### [GIVEN INSTRUCTION A]
In the deviled eggs thread, what does GotGarlic put in deviled eggs?
### [GIVEN INSTRUCTION B]
Rewrite the deviled eggs thread from "Mayo, mustard, a" up to and including "kitchenelf (Apr 6, 2008)", swapping "tabasco" for "hot sauce".
### [GIVEN INSTRUCTION C]
Write a continuation of the deviled eggs thread, picking up after its last line.

# What's in your deviled eggs?



## Beachcomber (Apr 6, 2008)

Whats in your deviled eggs, besides the usual eggs, mustard, mayo, s&p and paprika?


----------



## Katie H (Apr 6, 2008)

I put chopped crabmeat in mine.  Yum.


----------



## QSis (Apr 6, 2008)

Bacon and chives

Lee


----------



## Maverick2272 (Apr 6, 2008)

Um, that's it. Nothing more. Just what you listed. In fact remove the s&p. Time to do an Internet search for something more daring? Kick it up a notch Emeril!

Now, boy do I feel plain here, hmm the crab idea sounds good...


----------



## GotGarlic (Apr 6, 2008)

I like finely chopped dill pickles in mine


----------



## babetoo (Apr 6, 2008)

have a grandson, grown, that loves deviled eggs. he likes them the old fashioned way so the basic recipe is how i make em.


babe


----------



## jpmcgrew (Apr 6, 2008)

Mayo, mustard, a few drops of tabasco, salt and pepper. I then like to garnish with tiny slices of pickle, pimento, olive slices, parsley sprigs and paprika. Not all garnishes at once unless you want to. Oh and sometimes if you can get it caviar or the cheap red caviar


----------



## kitchenelf (Apr 6, 2008)

Beachcomber said:


> Whats in your deviled eggs, besides the usual eggs, mustard, mayo, s&p and paprika?

### [DATA SECTION]
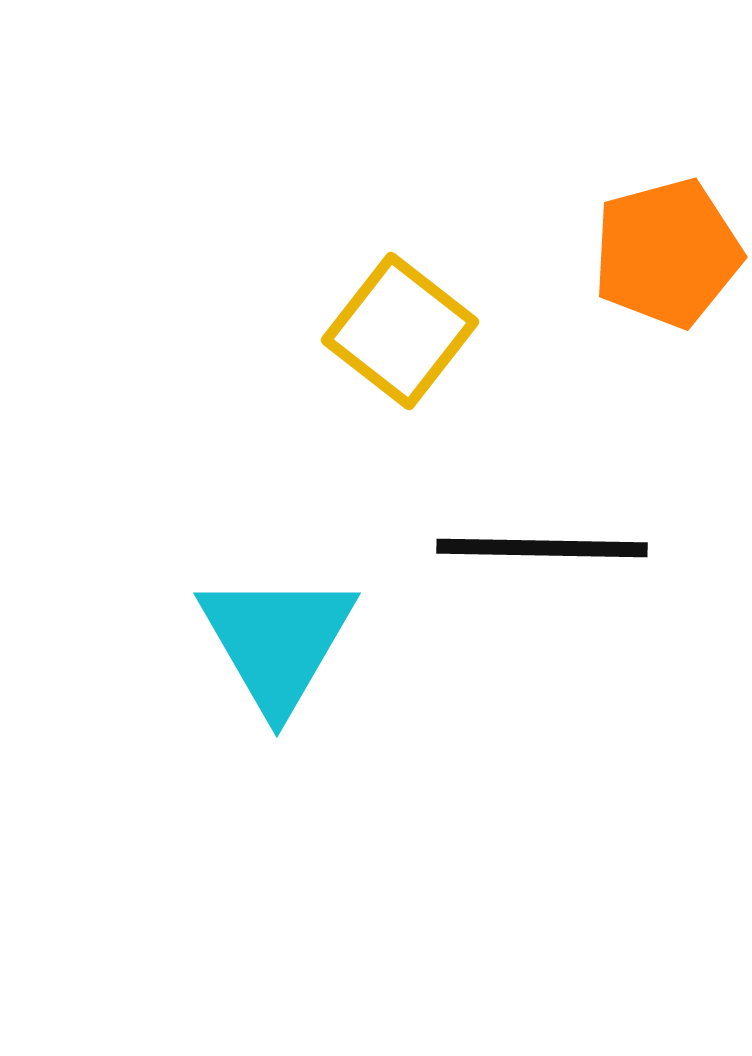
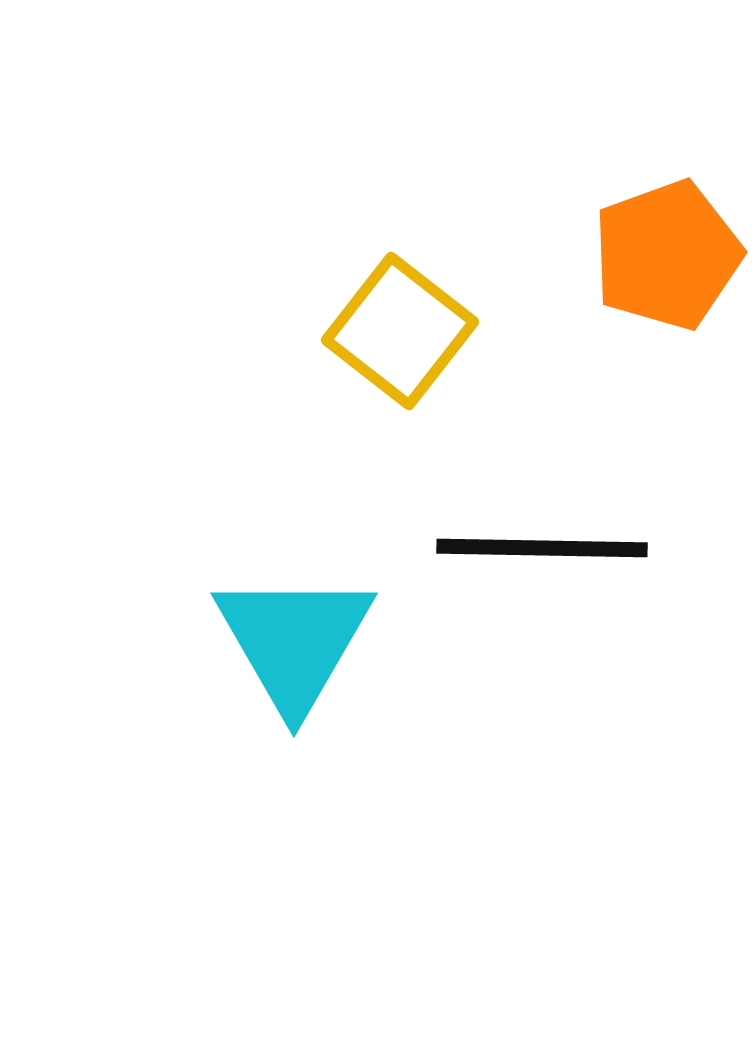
orange pentagon: moved 2 px down; rotated 5 degrees counterclockwise
cyan triangle: moved 17 px right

### [EXPECTED ANSWER A]
Finely chopped dill pickles.

### [EXPECTED ANSWER B]
Mayo, mustard, a few drops of hot sauce, salt and pepper. I then like to garnish with tiny slices of pickle, pimento, olive slices, parsley sprigs and paprika. Not all garnishes at once unless you want to. Oh and sometimes if you can get it caviar or the cheap red caviar


----------



## kitchenelf (Apr 6, 2008)

### [EXPECTED ANSWER C]
Bingo - I also use a little juice from some pickle relish but that's not all the time.  I like my deviled eggs basic.  Boring I know - but that's just one thing that has to be the same - especially at holiday time and 4th of July


----------



## bigjimbray (Apr 6, 2008)

Its funny when you make them and no matter what you put in them you never make enough. you seem to think I should have made some more.


----------



## pdswife (Apr 6, 2008)

Beachcomber said:


> Whats in your deviled eggs, besides the usual eggs, mustard, mayo, s&p and paprika?


 

Just that.. but I top them with bacon or green onions.


----------



## kitchenelf (Apr 6, 2008)

bigjimbray said:


> Its funny when you make them and no matter what you put in them you never make enough. you seem to think I should have made some more.



I KNOW!!!!!!!!!!!!!!!!!  They are always the first thing to go at any picnic.....it doesn't matter how many you have!!!!


----------



## Maverick2272 (Apr 6, 2008)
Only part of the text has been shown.